A young man in a pointed hat and a star-spangled cloak, his whole bearing wrapped in quiet mystery.
He stood very still, hands folded before his chest, back to the entrance, as if deep in meditation.
As Evans watched, the young man slowly lowered his hands and spoke in a soft voice.
"I have waited close to a thousand years, and at last you have come. So the original did not simply want to throw me away."
"I knew it. A fragment as creative and full of life as I am—he would never waste me."
Evans felt a metaphorical question mark form above his head.
Creative fragment? Since when did fragments have different personalities from their originals?
Still, only a fragment.
His shoulders slumped a little in disappointment.
All this effort—this whole ridiculous, over-decorated garden—and it wasn't even the real Merlin, just a copy.

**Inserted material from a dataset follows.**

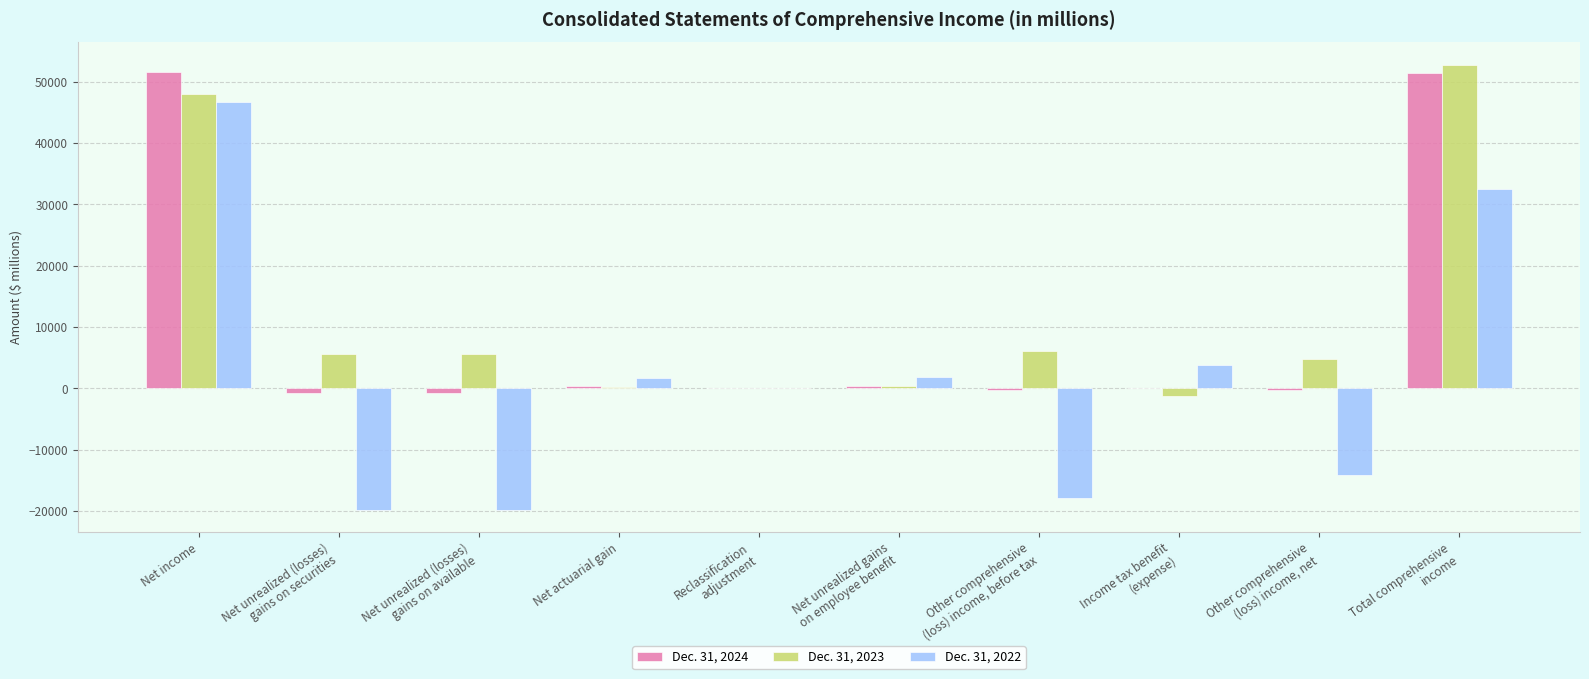

What is the sum of all Dec. 31, 2024 values?

101994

Even so, a fragment should know more than the talking portrait hanging at school.
He slid a glance at the Dark Wizard King, standing just ahead. At some point, her fists had clenched, and a chilling, oppressive aura was beginning to seep from her. The cold mask of her face had twisted into a thin, razor-edged smile.
She was, quite clearly, very annoyed.
And very much in the mood to hit something.
Hopefully, she wouldn't smash this fragment to pieces before it said anything useful.
The young man in the garden, apparently oblivious to the looming threat behind him, went on in the patient, measured tone of a hermit-sage.
"Reaching this place proves your understanding of nature has met the basic threshold."
"From here, I can begin teaching you some practical nature magic."
"Trust me. You will profit greatly."
As he spoke, the star-cloaked youth turned.
The movement was perfectly smooth. A mysterious smile curved his mouth, and every gesture seemed laden with layers of meaning.
Halfway through the turn, he opened his eyes. Warm relief seemed to glimmer there.
Then he caught sight of what was behind him.
His body locked up. The smile dropped clean off his face, replaced instantly by raw horror. Beads of cold sweat broke out on his brow.
He snapped his eyes shut, twisted back the way he had come, and began muttering under his breath.
"No way. That can't be real—I must be seeing ghosts. Glitch in the fragment spell, plus some random interference, causing hallucinations."
"Yes, that's it. Must have just got up too fast this morning. Ha. Hallucinations. Nothing real."
He whispered to himself for a long moment. At last, he seemed to have talked himself round. He smoothed his cloak, regained his "mysterious master" posture, and turned again, expression once more grave and unreadable.
He opened his eyes.
His body blew apart into a spray of pale-violet ripples.
For a heartbeat, those ripples took the outline of a strange, huge bird, streaking upwards as if to ram itself straight into the rock above.
It made it only a few metres before a chunk of black mist slammed down on it from nowhere. The bird-shape collapsed. The fragment's body re-formed and hit the ground with a heavy thud, sending dust billowing through the bright, impossible garden.